I have a pyspark data frame of a huge number of rows ( 80 million -100 million rows). I am inferencing a model on it to obtain the model score(probability) for each row. Like the below code:
import tensorflow as tf
from tensorflow import keras
from pyspark.sql.functions import pandas_udf
import pandas as pd
import numpy as np
from pyspark.sql import functions as F
def inference(df):
col_names = [c for c in df.columns]
@pandas_udf(returnType=T.DoubleType())
def predict_pandas_udf(*features):
X = pd.concat(features, axis=1)
X.columns = col_names
# Create a dataset
ds = tf.data.Dataset.from_tensor_slices(dict(X))
ds = ds.batch(1024)
# Get model
nn = keras.models.load_model(f'all_models/model_1')
prob = nn.predict(ds)
return pd.Series(prob[:, 0])
df = df. \
withColumn('probability', predict_pandas_udf(*(F.col(c) for c in df.columns )))
return df
df=spark.table('p13n_features_explore.ss_ltr_low_confidence_pairs_with_features_amalgam')
scores=inference(df)
scores.write.mode('overwrite').parquet(f'gs://p13n-storage2/data/features/smart_subs/lcp_pairs_amalgam')
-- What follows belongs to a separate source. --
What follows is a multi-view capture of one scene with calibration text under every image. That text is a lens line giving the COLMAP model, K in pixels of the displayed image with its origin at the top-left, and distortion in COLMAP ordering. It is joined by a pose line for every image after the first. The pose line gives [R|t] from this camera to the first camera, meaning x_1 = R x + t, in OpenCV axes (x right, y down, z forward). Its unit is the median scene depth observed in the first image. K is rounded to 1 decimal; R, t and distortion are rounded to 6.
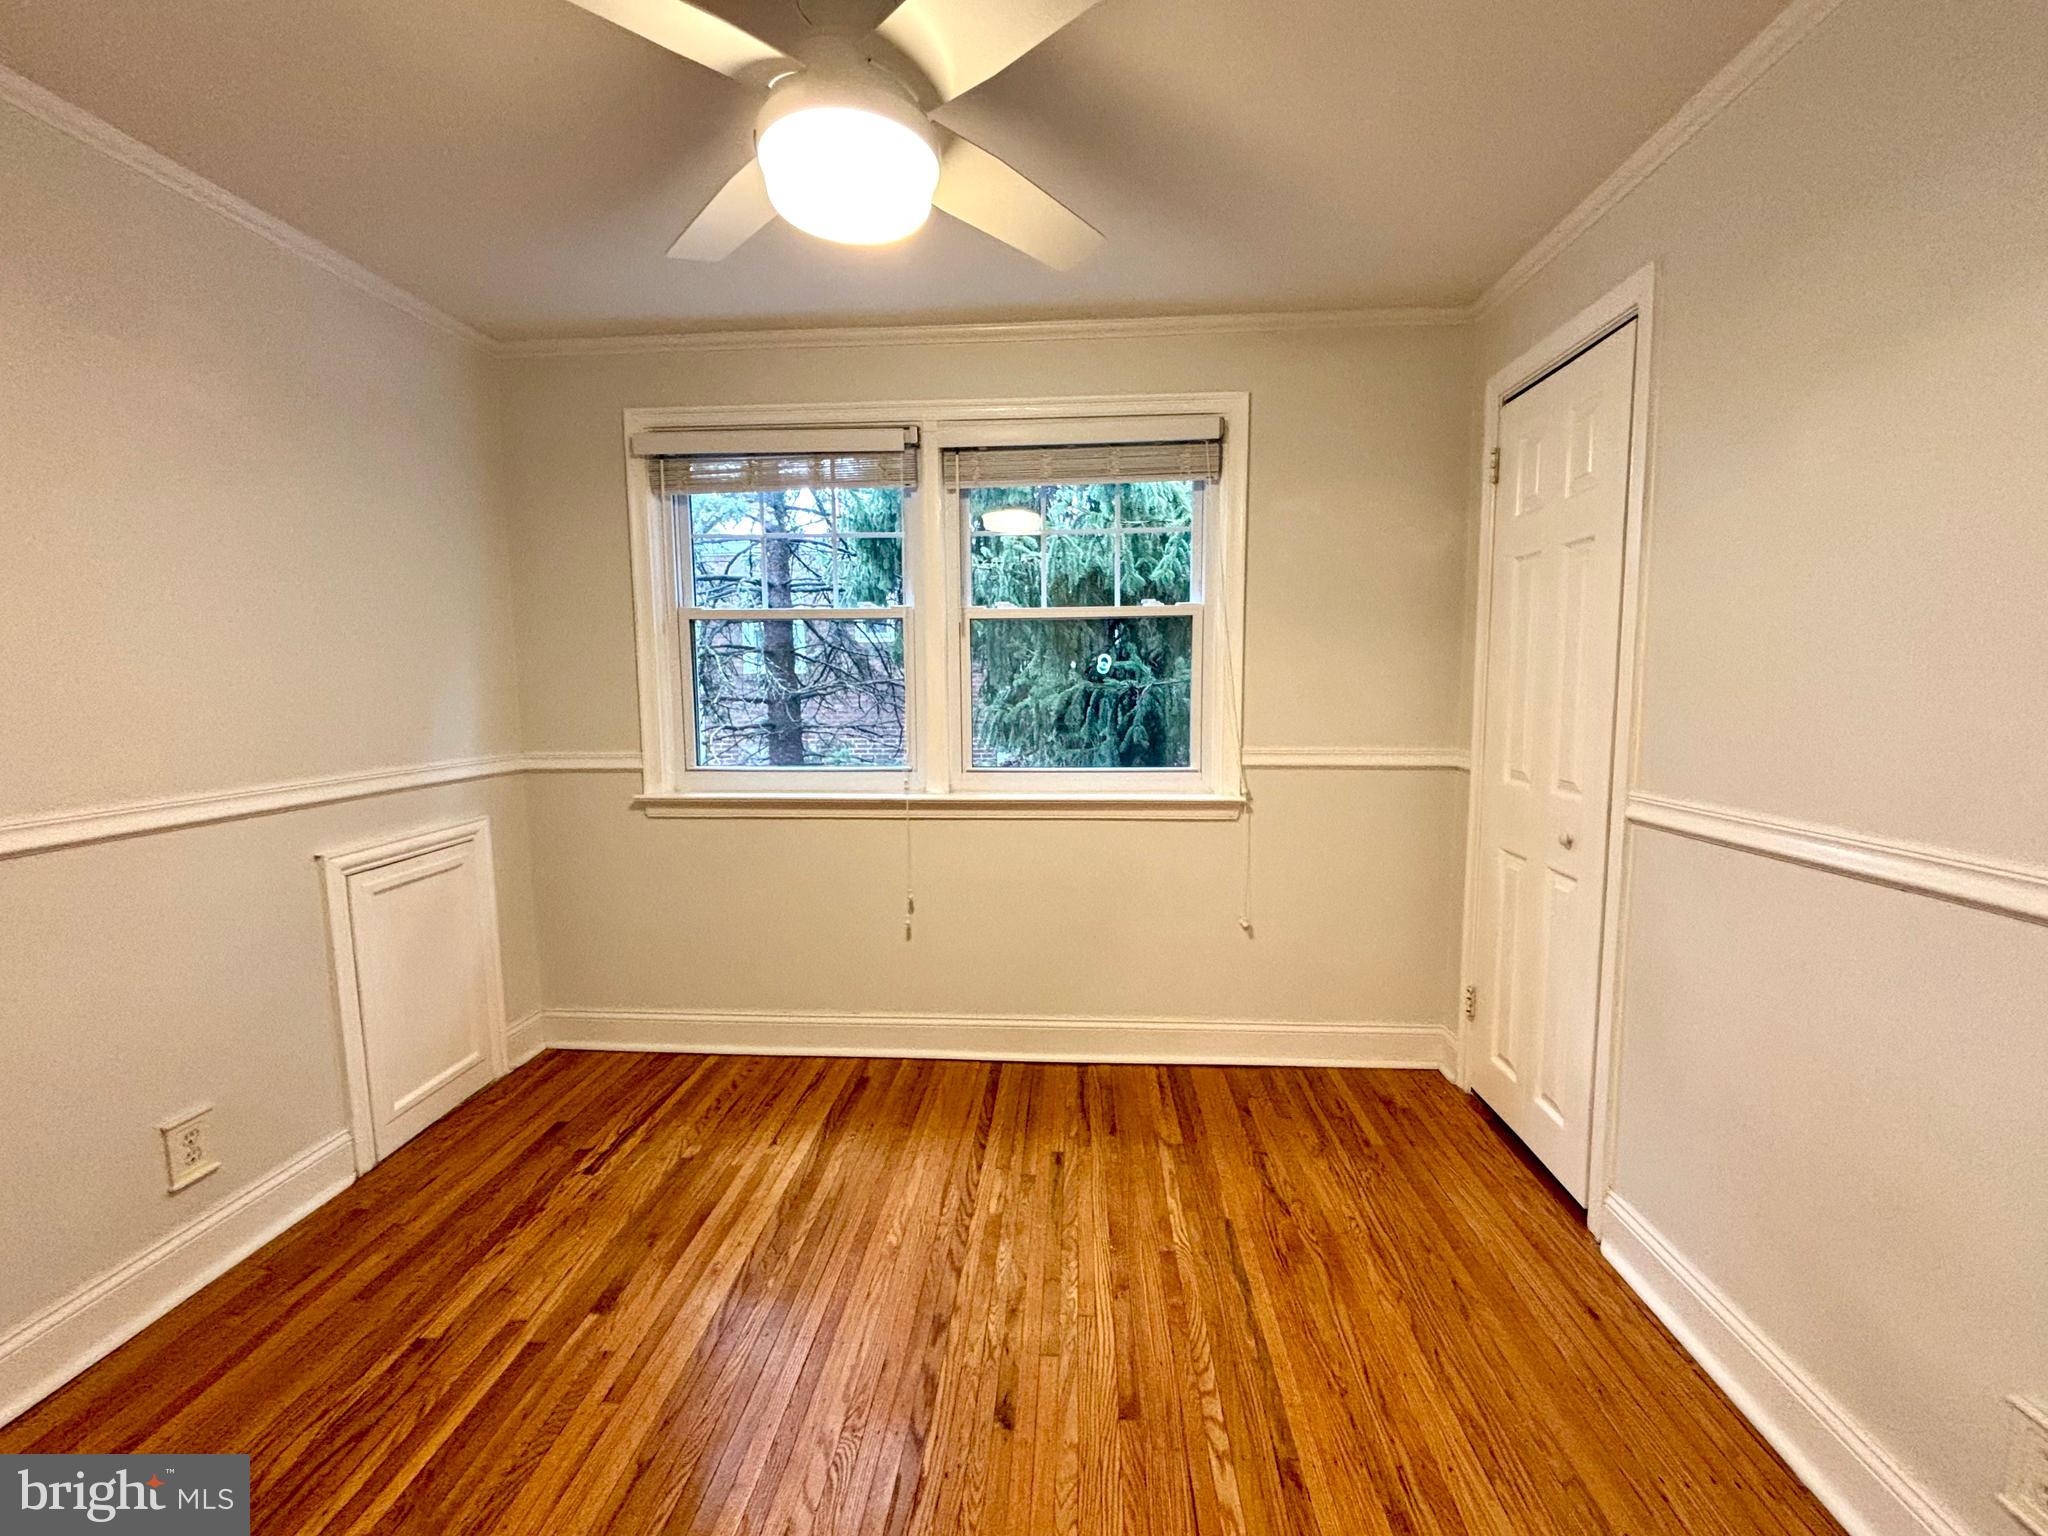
lens RADIAL K [[836.2, 0, 1025.2], [0, 836.2, 763.0], [0, 0, 1]] dist [0.014829, -0.000003]
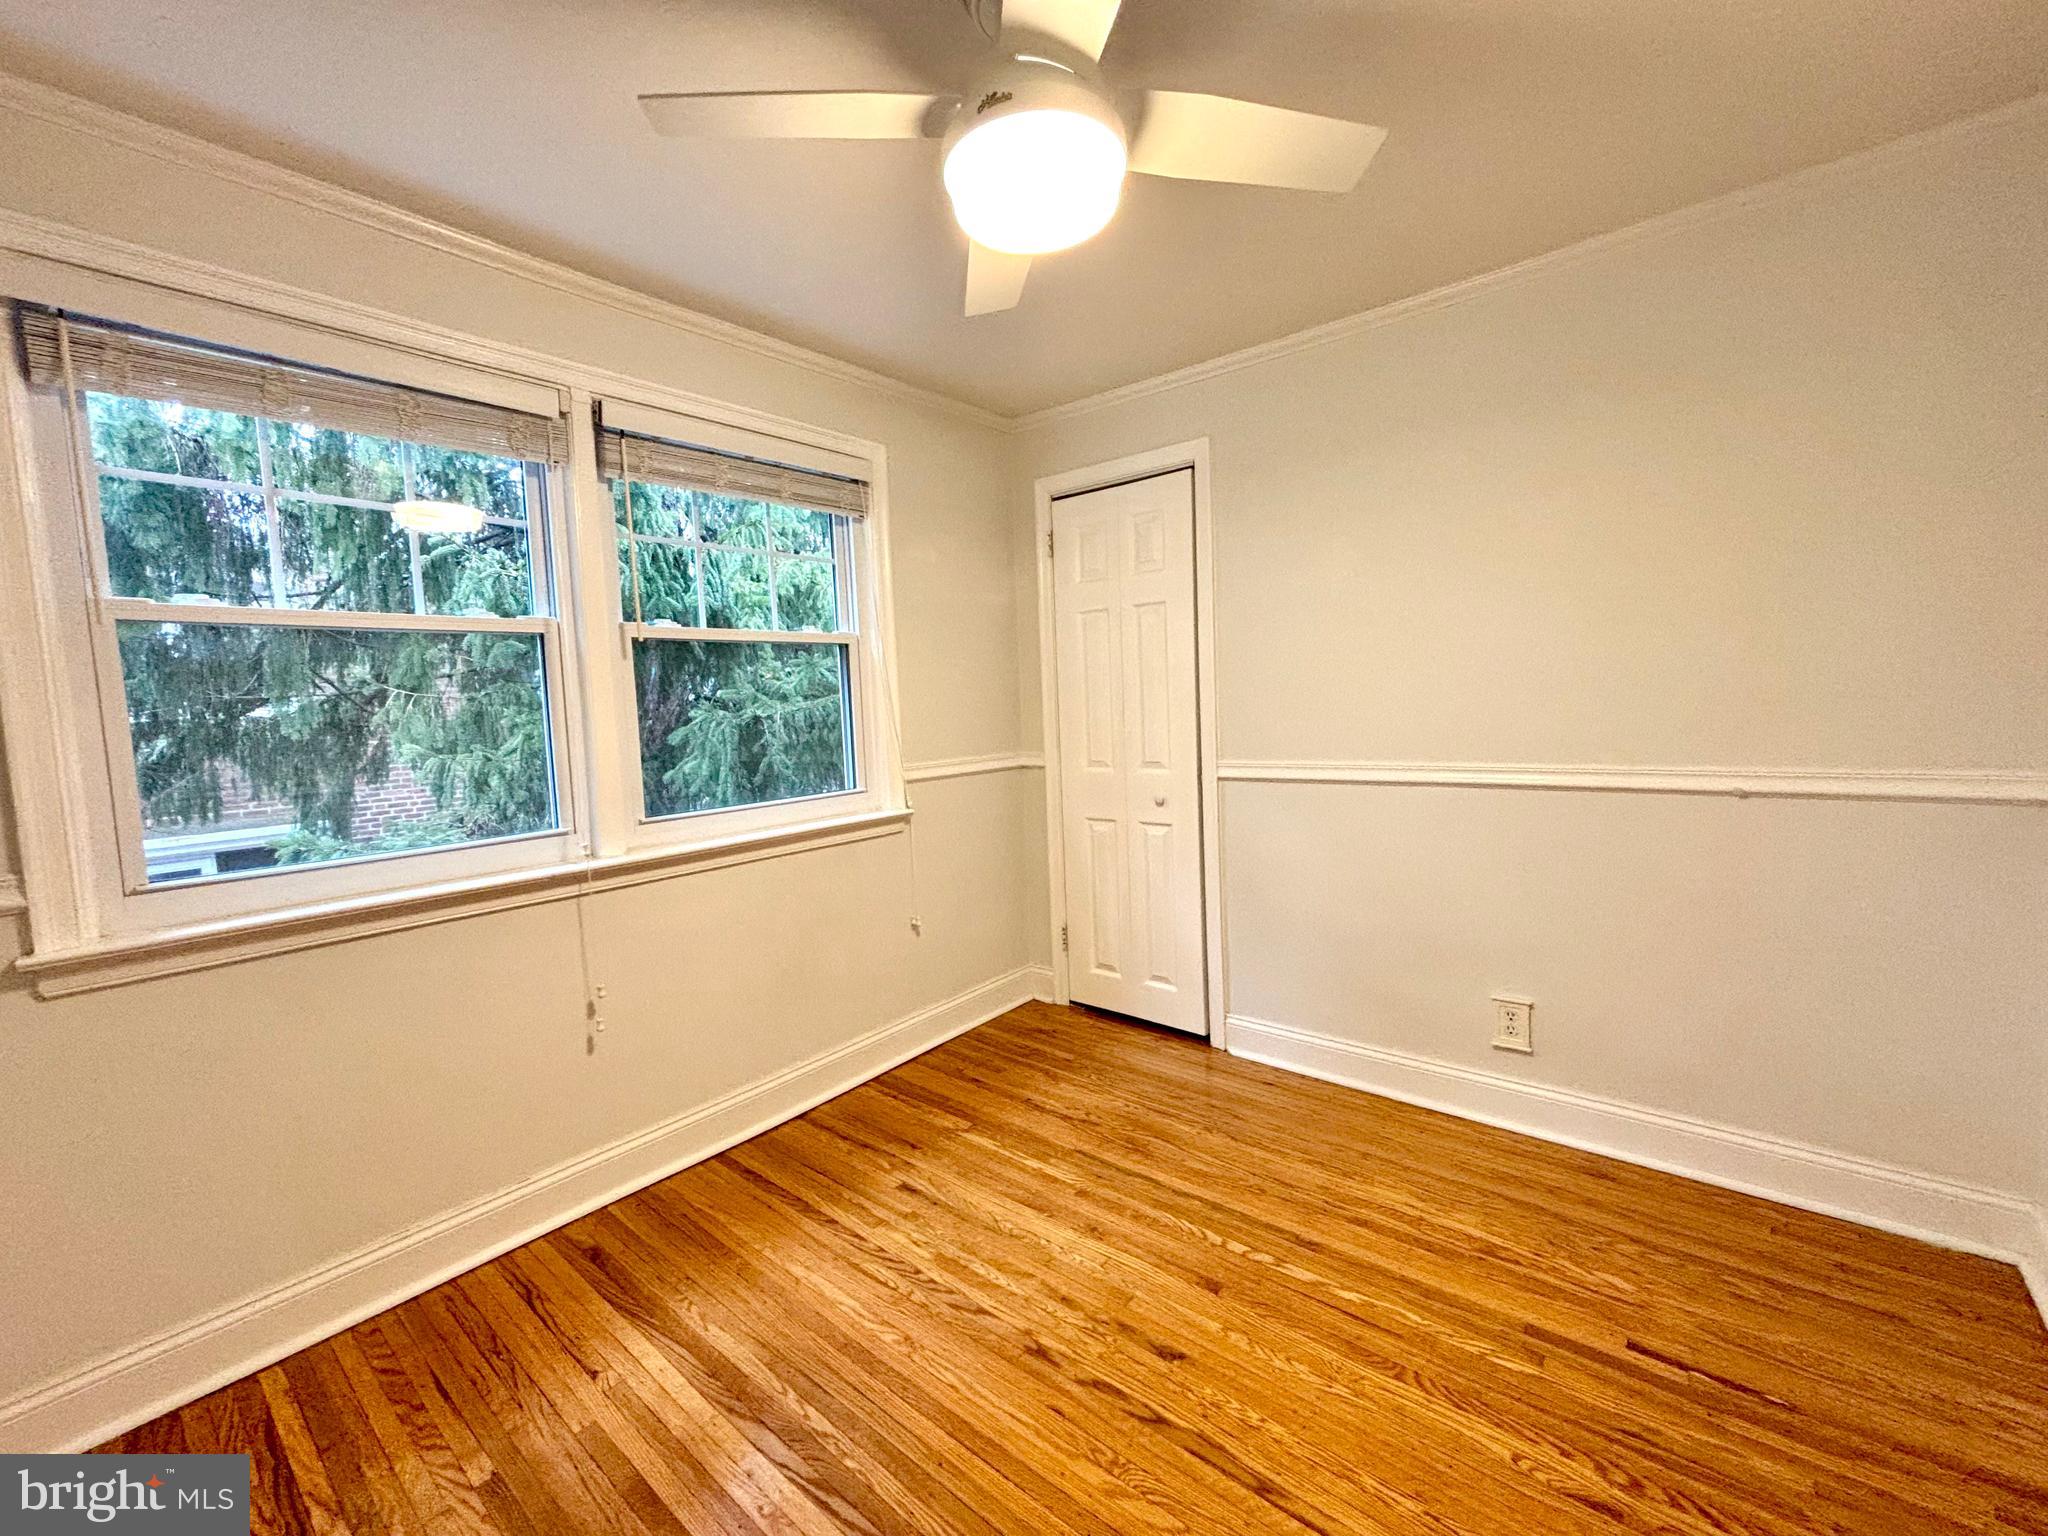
lens RADIAL K [[798.8, 0, 1024.0], [0, 798.8, 768.0], [0, 0, 1]] dist [0.014323, 0.000206]
pose [[0.625043, -0.088408, 0.775567, -0.586139], [0.114423, 0.993210, 0.021003, -0.023797], [-0.772158, 0.075615, 0.630915, 0.275729]]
This code's entire execution, that is, till writing to a data path, is taking around 22 minutes. I want to have ten models ensemble for it, i.e. inferencing ten models on it and taking the mean of the scores in the final, like the code below.
import tensorflow as tf
from tensorflow import keras
from pyspark.sql.functions import pandas_udf
import pandas as pd
import numpy as np
from pyspark.sql import functions as F
def inference(df):
col_names = [c for c in df.columns]
@pandas_udf(returnType=T.DoubleType())
def predict_pandas_udf(*features):
X = pd.concat(features, axis=1)
X.columns = col_names
# Create a dataset
ds = tf.data.Dataset.from_tensor_slices(dict(X))
ds = ds.batch(1024)
# Get model
prob_scores_list=[]
for i in range(1,11):
nn = keras.models.load_model(f'all_models/model_{i}')
prob = nn.predict(ds)
prob_scores_list.append(prob[:, 0])
prob_scores = np.array(prob_scores_list)
return pd.Series(prob_scores.mean(axis=0))
df = df. \
withColumn('probability', predict_pandas_udf(*(F.col(c) for c in df.columns )))
return df
df=spark.table('p13n_features_explore.ss_ltr_low_confidence_pairs_with_features_amalgam')
scores=inference(df)
scores.write.mode('overwrite').parquet(f'gs://p13n-storage2/data/features/smart_subs/lcp_pairs_amalgam')
But this entire execution takes a massive amount of time; it takes around 5 hours. How can I make it executable in less than an hour? Can we remove the loop and somehow vectorize this implementation?
What are the various methods for making the multiple module ensemble inferencing on enormous data in pyspark faster?
Thanks.